Tribunale di Verona, ordinanza 13-10-2015
Nessuna incompatibilità per i professori avvocati.
Procedimento cautelare ante causam.
Giudizio di mero accertamento. Ammissibilità. Necessità di indicazione dell`azione di merito. Esclusione.
Docente avvocato. Applicazione disciplina ex art.1, comma 56bis l.n. 662/1996. Esclusione. Possibilità per il docente avvocato di patrocinare cause anche contro la P.A. di appartenenza.
Con una recente ordinanza, il Tribunale di Verona è tornato sulla questione dei professori avvocati.
Il fatto.
Un docente avvocato, minacciato di azione disciplinare per il fatto di esercitare la professione forense anche in cause contro il Miur, si è rivolto in via d’urgenza al Tribunale di Verona, rappresentando il grave danno alla propria attività professionale derivante dalle minacce dell`Amministrazione e chiedendo un provvedimento di accertamento del suo pieno diritto di svolgere nella massima autonomia ed indipendenza la libera professione forense.
In via preliminare, il Tribunale ha chiarito la piena ammissibilità dello strumento cautelare per la tutela giurisdizionale preventiva, nonchè la non necessità dell’indicazione del diritto cautelando in sede di merito, in forza del disposto dell’art.669 octies c.p.c. nella sua nuova formulazione.
Per quanto riguarda il merito, dopo un’attenta disamina della legislazione in subiecta materia, il Tribunale di Verona – in linea con quanto ritenuto da numerosi altri Tribunali – ha concluso per l`affermazione del pieno esercizio della libera professione per i professori avvocati.
La controversia era sorta in seguito ad un parere dell’Avvocatura distrettuale che aveva ritenuto configurabile una sorta di responsabilità disciplinare ed un conflitto di interessi in capo ai docenti che esercitassero attività forense anche contro l’Amministrazione di appartenenza.

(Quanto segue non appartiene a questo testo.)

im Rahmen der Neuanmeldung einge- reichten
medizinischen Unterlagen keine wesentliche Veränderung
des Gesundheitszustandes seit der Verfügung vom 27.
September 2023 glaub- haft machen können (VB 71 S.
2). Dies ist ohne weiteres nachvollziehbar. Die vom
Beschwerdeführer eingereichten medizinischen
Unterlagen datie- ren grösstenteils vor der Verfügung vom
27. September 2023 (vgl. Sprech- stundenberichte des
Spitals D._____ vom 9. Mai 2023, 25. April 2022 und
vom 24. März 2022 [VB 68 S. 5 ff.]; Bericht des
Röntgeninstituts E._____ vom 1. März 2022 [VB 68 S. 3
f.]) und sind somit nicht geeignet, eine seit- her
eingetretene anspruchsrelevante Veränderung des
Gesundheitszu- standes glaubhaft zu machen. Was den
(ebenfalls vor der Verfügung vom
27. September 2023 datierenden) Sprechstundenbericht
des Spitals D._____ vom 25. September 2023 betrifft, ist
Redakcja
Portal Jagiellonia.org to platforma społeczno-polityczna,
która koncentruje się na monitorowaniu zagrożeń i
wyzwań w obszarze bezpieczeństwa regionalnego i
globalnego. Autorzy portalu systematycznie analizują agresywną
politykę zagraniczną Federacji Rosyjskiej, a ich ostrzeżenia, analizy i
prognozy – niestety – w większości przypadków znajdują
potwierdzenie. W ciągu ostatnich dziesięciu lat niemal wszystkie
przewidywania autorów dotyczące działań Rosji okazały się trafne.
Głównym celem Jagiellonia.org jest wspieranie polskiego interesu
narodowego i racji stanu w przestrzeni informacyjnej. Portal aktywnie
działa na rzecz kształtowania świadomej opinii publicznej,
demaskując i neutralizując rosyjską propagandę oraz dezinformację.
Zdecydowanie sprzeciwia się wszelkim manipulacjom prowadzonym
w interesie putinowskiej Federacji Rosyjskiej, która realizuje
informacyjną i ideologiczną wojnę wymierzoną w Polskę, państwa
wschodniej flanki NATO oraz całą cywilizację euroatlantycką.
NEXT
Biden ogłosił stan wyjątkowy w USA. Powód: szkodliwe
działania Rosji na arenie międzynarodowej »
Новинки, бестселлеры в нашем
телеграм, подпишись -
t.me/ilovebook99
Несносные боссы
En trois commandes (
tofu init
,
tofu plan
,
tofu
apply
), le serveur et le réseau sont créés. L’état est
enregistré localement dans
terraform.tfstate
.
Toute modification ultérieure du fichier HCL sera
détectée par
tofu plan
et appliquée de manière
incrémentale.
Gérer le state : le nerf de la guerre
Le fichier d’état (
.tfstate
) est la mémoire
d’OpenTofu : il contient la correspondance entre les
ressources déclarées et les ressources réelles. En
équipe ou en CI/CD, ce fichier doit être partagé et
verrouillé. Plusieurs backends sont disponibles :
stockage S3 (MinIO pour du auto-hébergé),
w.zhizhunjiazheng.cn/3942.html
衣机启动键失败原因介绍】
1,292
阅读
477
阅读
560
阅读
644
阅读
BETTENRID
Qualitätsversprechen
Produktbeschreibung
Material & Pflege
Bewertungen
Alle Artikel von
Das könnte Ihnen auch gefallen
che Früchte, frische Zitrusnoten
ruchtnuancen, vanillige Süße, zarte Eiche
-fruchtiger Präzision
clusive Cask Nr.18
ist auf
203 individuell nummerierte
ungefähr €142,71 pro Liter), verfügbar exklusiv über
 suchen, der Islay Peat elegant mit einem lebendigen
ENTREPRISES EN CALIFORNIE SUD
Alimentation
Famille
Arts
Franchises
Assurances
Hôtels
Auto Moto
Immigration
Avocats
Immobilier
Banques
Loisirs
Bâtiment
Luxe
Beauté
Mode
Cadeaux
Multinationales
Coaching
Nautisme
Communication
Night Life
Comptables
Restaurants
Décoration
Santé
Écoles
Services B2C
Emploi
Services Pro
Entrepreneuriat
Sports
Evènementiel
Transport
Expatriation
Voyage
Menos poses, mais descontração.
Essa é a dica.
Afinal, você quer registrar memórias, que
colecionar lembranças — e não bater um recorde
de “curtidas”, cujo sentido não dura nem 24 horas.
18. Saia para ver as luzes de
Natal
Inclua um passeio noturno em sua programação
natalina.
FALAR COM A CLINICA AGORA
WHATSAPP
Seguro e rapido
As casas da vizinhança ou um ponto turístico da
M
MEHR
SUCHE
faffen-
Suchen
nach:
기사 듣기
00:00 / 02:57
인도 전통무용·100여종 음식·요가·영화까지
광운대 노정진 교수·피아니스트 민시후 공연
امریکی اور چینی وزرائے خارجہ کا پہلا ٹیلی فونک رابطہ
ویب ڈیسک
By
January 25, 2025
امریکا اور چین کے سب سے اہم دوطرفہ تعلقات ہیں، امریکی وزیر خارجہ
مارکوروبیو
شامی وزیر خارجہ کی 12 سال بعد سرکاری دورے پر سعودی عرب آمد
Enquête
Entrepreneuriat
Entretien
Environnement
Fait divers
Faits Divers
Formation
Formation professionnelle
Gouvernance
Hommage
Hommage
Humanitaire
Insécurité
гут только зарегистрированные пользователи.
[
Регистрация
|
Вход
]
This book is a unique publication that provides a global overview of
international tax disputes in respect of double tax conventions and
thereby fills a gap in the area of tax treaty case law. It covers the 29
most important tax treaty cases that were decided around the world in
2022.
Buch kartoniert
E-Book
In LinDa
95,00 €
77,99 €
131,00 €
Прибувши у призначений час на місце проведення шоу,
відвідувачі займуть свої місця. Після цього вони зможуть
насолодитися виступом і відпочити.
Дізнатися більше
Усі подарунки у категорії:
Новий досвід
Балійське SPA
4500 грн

Si ricorda sul punto che l’Avvocatura Generale, di fronte alla Corte Costituzionale, intervenendo nel giudizio sulla legittimità costituzionale dell’art. 1, commi 56 e 56-bis della legge 23 dicembre 1996, n. 662 (ord. n. 183/1999 C.Cost.), aveva invece sostenuto che “il contemporaneo svolgimento della professione forense e del rapporto di pubblico impiego non comporta alcun conflitto fra i doveri del difensore e quelli del dipendente pubblico”.
Anche la Corte Costituzionale ha avuto modo di pronunciarsi sulla questione, chiarendo- con la sentenza n. 390/2006 -non solo che per i docenti si applica la disciplina speciale, ma che l’eccezione che riguarda i docenti deve essere considerata alla luce del principio costituzionale della libertà dell’insegnamento (art. 33 Cost.), dal quale discende che il rapporto di impiego (ed il vincolo di subordinazione da esso derivante), come non può incidere sull’insegnamento (che costituisce la prestazione lavorativa), così, ed a fortiori, non può incidere sulla libertà richiesta dall’esercizio della professione forense”.
A seguito dell’accoglimento del ricorso, il Ministero è stato condannato al pagamento delle spese di giudizio, liquidate in €. 3.400.
Sul punto, cfr. sul sito, nota dello scrivente “Professori avvocati, tra “libera professione” forense e rapporto di pubblico impiego: un binomio “incompatibile”?, nonchè Tribunale di Modica – Sentenza n. 212 del 06 dicembre 2011; Tribunale di Modica – Ordinanza del 11-01-11; Tribunale di Chieti, 31 marzo 2010; Tribunale di Lanciano 6 aprile del 2010; Tribunale di Foggia, 24 maggio 2010; Tribunale di Chieti 30 giugno 2010 n. 508, sempre su questo sito.